Here is some coverage from our friend Kontra:

Here’s a review from RVANews:

The Mysterious Rabbit Puppet Army Invades RVA
by Hayley DeRocheJuly 13, 2011

The Mysterious Rabbit Puppet Army is not, alas, a shadowy army of bunnies with strings holding them down. Instead, the MRPA is a puppeteer performance collective based in Chapel Hill, North Carolina that is a part of the Chapel Hill Prison Books Collective. The shows tell stories that are social justice parables. I went over to the Wingnut House (home of some of Richmond’s anarchists) to see one of their shows.

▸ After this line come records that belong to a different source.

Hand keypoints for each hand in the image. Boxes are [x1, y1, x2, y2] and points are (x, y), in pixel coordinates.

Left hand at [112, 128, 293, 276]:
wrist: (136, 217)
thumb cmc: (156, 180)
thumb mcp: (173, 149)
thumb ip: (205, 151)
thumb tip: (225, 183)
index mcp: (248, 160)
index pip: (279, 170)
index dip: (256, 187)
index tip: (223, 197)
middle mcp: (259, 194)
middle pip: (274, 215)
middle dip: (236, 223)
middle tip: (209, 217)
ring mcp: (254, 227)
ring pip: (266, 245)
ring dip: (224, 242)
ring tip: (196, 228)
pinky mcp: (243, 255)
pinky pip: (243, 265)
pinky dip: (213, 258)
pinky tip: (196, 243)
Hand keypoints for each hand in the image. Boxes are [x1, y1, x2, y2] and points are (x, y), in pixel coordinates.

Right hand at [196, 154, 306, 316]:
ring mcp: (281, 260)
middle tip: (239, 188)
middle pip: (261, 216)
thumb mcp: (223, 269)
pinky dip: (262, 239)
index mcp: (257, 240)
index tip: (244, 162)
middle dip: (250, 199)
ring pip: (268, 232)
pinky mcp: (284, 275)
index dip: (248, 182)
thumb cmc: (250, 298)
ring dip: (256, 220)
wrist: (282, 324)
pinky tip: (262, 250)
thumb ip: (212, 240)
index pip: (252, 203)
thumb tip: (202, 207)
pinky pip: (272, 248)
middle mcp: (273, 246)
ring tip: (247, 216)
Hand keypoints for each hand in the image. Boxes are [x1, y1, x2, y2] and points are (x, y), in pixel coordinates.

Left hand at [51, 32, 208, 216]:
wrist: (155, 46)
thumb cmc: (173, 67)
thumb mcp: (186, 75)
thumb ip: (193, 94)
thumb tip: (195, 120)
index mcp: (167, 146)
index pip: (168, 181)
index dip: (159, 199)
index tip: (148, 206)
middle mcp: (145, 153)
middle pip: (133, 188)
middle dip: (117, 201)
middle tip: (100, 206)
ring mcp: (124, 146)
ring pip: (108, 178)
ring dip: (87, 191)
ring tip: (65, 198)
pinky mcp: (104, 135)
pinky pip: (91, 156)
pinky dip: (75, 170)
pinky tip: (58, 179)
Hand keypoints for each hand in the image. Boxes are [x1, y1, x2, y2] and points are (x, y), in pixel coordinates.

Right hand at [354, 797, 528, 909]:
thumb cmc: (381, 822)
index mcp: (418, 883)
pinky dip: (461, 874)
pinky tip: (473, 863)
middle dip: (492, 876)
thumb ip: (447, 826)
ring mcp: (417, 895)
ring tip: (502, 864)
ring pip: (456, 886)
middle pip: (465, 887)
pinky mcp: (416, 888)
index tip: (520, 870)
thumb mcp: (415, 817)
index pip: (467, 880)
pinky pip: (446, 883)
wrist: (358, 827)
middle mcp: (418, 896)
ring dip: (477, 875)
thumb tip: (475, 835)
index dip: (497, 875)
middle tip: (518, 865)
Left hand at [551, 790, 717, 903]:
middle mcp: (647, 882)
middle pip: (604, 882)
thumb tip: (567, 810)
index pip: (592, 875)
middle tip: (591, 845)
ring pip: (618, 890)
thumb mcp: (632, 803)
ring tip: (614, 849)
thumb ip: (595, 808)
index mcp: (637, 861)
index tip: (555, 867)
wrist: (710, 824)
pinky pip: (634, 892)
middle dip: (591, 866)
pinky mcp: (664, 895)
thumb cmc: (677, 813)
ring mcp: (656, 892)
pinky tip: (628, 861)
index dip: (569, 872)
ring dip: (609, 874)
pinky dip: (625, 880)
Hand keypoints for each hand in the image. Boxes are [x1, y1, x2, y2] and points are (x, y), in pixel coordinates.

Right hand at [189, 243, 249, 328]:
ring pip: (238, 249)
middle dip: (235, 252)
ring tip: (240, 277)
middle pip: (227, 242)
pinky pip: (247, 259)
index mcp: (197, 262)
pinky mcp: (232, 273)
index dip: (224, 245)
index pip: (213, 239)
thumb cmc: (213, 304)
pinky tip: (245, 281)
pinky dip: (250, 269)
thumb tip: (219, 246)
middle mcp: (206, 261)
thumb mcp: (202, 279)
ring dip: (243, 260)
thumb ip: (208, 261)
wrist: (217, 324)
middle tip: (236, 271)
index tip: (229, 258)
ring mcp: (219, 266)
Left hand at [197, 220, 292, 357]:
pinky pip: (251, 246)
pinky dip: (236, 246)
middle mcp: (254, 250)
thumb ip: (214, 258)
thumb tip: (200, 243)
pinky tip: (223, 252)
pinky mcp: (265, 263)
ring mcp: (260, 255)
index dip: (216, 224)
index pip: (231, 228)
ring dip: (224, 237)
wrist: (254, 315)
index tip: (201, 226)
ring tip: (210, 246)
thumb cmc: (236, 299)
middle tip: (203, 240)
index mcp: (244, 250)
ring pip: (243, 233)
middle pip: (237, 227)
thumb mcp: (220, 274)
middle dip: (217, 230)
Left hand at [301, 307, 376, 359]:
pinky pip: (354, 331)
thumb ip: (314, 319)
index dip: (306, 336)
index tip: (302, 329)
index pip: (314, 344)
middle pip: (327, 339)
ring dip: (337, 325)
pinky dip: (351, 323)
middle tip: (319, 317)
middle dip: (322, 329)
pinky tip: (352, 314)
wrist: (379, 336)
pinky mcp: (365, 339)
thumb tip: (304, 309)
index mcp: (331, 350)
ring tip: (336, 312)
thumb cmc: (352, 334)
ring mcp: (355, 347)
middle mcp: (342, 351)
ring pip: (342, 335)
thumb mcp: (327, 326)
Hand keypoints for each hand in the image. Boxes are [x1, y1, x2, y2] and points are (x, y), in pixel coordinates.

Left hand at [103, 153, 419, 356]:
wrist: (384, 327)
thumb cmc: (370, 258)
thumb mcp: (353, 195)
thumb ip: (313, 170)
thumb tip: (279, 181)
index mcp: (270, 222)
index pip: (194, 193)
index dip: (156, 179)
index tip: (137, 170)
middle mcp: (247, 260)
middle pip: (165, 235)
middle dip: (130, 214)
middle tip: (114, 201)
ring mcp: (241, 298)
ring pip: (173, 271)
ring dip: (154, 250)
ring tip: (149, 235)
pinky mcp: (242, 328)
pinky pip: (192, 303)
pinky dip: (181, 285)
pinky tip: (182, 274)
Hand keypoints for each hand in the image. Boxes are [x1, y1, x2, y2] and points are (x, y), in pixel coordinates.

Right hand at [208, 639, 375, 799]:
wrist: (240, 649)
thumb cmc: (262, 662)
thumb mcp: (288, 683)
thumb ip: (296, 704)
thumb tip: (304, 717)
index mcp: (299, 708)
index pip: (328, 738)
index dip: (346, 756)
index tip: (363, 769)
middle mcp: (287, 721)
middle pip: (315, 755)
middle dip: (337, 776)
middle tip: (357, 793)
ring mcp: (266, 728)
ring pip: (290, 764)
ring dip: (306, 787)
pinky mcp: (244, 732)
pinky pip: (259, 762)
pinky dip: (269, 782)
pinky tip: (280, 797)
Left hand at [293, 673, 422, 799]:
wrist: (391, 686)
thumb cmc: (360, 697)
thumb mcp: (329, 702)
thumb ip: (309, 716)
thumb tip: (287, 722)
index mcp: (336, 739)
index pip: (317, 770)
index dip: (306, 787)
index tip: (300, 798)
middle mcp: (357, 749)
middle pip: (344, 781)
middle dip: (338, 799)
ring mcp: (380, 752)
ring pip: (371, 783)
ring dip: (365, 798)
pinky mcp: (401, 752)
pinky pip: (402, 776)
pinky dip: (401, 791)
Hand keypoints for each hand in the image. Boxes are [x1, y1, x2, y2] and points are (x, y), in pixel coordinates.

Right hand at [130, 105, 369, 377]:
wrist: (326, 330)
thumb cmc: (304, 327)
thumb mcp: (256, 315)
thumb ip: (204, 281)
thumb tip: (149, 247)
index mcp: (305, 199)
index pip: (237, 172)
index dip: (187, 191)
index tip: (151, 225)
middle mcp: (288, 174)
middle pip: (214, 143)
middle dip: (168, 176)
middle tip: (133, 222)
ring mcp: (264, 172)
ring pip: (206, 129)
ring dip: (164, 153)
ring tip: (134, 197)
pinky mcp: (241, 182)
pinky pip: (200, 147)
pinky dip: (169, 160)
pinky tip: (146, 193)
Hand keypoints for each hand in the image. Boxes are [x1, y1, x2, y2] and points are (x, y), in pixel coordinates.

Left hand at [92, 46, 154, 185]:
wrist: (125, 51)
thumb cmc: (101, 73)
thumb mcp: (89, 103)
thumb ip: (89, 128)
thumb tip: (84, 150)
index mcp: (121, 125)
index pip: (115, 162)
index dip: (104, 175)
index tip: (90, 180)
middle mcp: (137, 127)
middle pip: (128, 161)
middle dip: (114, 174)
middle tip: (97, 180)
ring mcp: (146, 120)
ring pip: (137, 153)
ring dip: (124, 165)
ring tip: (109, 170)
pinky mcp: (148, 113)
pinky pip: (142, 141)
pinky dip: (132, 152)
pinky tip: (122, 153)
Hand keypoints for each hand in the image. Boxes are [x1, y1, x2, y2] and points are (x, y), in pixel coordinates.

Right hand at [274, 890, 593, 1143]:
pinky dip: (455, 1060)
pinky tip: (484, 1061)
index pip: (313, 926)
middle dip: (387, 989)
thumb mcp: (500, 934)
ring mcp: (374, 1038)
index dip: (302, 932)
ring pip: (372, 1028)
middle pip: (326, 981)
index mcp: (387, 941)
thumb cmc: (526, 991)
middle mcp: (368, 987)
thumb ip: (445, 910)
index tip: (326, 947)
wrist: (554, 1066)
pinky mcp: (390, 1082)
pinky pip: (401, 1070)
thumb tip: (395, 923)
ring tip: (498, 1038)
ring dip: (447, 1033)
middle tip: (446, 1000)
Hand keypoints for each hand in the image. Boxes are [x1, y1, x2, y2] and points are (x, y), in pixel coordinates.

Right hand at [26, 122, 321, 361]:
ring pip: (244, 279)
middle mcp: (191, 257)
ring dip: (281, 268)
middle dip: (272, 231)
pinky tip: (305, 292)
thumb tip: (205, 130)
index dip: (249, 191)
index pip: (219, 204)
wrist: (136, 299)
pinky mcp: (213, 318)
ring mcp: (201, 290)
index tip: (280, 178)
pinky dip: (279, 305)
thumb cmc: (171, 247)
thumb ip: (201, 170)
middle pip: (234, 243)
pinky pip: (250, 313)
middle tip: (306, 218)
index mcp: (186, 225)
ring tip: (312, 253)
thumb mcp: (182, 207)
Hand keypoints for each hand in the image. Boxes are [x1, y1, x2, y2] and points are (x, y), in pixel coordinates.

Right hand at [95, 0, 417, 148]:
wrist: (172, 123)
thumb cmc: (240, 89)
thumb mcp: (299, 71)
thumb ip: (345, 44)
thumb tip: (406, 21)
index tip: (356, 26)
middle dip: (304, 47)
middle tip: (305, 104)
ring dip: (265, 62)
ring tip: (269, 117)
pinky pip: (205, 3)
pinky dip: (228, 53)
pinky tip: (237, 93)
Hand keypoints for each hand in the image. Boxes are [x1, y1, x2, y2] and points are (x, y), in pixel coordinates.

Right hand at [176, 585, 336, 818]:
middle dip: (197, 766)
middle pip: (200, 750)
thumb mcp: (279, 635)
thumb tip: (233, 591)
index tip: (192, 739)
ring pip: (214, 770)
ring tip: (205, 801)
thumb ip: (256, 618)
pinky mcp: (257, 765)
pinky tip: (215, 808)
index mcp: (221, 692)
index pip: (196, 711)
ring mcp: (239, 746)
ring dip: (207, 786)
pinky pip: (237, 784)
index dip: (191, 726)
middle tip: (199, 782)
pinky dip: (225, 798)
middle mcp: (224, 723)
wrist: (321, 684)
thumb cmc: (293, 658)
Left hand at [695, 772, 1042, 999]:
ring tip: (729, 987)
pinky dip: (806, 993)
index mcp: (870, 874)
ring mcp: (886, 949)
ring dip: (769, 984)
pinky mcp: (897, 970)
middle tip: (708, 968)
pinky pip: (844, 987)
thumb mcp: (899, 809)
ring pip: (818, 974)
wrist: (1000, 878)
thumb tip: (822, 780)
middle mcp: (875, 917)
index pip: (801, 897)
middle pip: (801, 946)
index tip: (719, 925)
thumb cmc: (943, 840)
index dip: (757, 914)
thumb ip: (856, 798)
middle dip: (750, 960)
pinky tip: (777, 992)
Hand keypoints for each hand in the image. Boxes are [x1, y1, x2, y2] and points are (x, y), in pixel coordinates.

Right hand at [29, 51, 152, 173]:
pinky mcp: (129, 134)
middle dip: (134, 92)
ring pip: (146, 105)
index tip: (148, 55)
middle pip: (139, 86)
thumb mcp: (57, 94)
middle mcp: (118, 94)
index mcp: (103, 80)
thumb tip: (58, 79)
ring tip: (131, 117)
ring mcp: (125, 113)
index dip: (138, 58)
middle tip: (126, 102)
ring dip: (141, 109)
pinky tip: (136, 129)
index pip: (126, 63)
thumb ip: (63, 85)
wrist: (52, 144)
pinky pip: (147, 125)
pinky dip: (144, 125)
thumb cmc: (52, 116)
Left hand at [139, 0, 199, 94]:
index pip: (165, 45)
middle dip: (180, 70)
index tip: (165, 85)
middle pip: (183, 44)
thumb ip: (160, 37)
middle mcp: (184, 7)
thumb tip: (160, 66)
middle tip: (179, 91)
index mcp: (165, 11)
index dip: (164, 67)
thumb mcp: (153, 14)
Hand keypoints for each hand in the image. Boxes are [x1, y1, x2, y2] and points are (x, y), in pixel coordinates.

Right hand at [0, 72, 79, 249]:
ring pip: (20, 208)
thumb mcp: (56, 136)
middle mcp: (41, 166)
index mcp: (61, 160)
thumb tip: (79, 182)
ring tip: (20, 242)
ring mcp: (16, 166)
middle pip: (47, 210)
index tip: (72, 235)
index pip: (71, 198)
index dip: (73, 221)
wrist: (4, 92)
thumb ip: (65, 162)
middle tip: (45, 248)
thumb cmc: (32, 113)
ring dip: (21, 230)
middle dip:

First up: Hansel and Gretel

This old story is given a new look with the puppets (Gretel is a raccoon, Hansel a fox, their mother a purple unicorn, and so on and so forth). Times are tough in this economy for the little puppet family, and cutting corners is necessary, but when their evil green-faced monster father suggests cutting the kids out of the budget their mother is distraught. But times are hard, and if the kids have to be abandoned, then so be it. (“How would you kids like to go see a movie….Pirates of the Caribbean…..4… Raleigh.” brings chuckles at the Pirates reference, groans at the 4 reference because really, we needed 4?, and more chuckles at the intonation of Raleigh.) So, little Hansel and Gretel are dropped off, but Hansel, being wily like the fox he is, tags streets as they go so they can find their way home again much to the delight of their magical mom. But this time, when they get left at the Durham theater, they are truly abandoned. Nobody offers them help until Mr. Turbine–who ends up locking up poor Gretel in a cage.

Finally, after much pleading, Mr. Turbine agrees that this is not entirely democratic, so he prepares a ballot. Should Gretel get more space in her cage? More water? More food? Hansel and Gretel protest this, as she doesn’t want more freedom in her confinement, she wants to be free, period! But…well, that’s just not on the ballot! The show ends in a climactic fight and justice is served (and maaaaybe there’s a little deus ex Machina), complete with pyrotechnics.

All in all, it’s a short little play about perceived problems with the current democratic system. While billed as kid-friendly, I would note that this depends on your political and social views as a parent, and your thoughts about the use of words like “hell” and “damn” (“damn” is written on a back-drop piece featuring a storefront labeled as “Another damn UNC shop” — a reference to the North Carolina roots of this troupe).

The second act

The second act features a shadow puppet show about the history of the Prison Industrial Complex. Originally, one puppeteer joked, they were going to title it something like ‘Unicorns and Rainbows’ but that felt a little misleading. The sketch is lead by Mr. Reus (say it…say it again maybe, aloud this time…there you go–wordplay in names is always a bonus in my book), a top-hatted rabbit. The show includes historical information about the ways our prisons have morphed and changed in America (Quaker influences, unpaid prison labor, and an owl who throughout the story flaps onto the screen to distribute Prison Facts). We learn that, surprise surprise, “capitalists win” (with “womp womp” sounds provided by the audience). The main goal of the show is to show audience members the racism they claim is apparent in the prison industrial complex system, both now and throughout history.

This show includes very spiffy shadow puppets–the effect is that of an old-timey cartoon. These are not your best friend’s finger-shadow-puppets from camp! The history of the prison industrial complex may not be at the top of your list for an educational evening out with your child, but if that’s your jam, then this particular segment may be right up your alley. The show might benefit a little from fewer songs, or perhaps simply more audience participation in the songs, but overall the message comes across and as mentioned before, the shadow puppets themselves are nicely done. The troupe is on tour at the moment. Their next stops include Philadelphia, Morgantown, Asheville, and more, but they may very well arrive in Richmond once more someday in the future.

Bonus: they do birthday parties, y’all.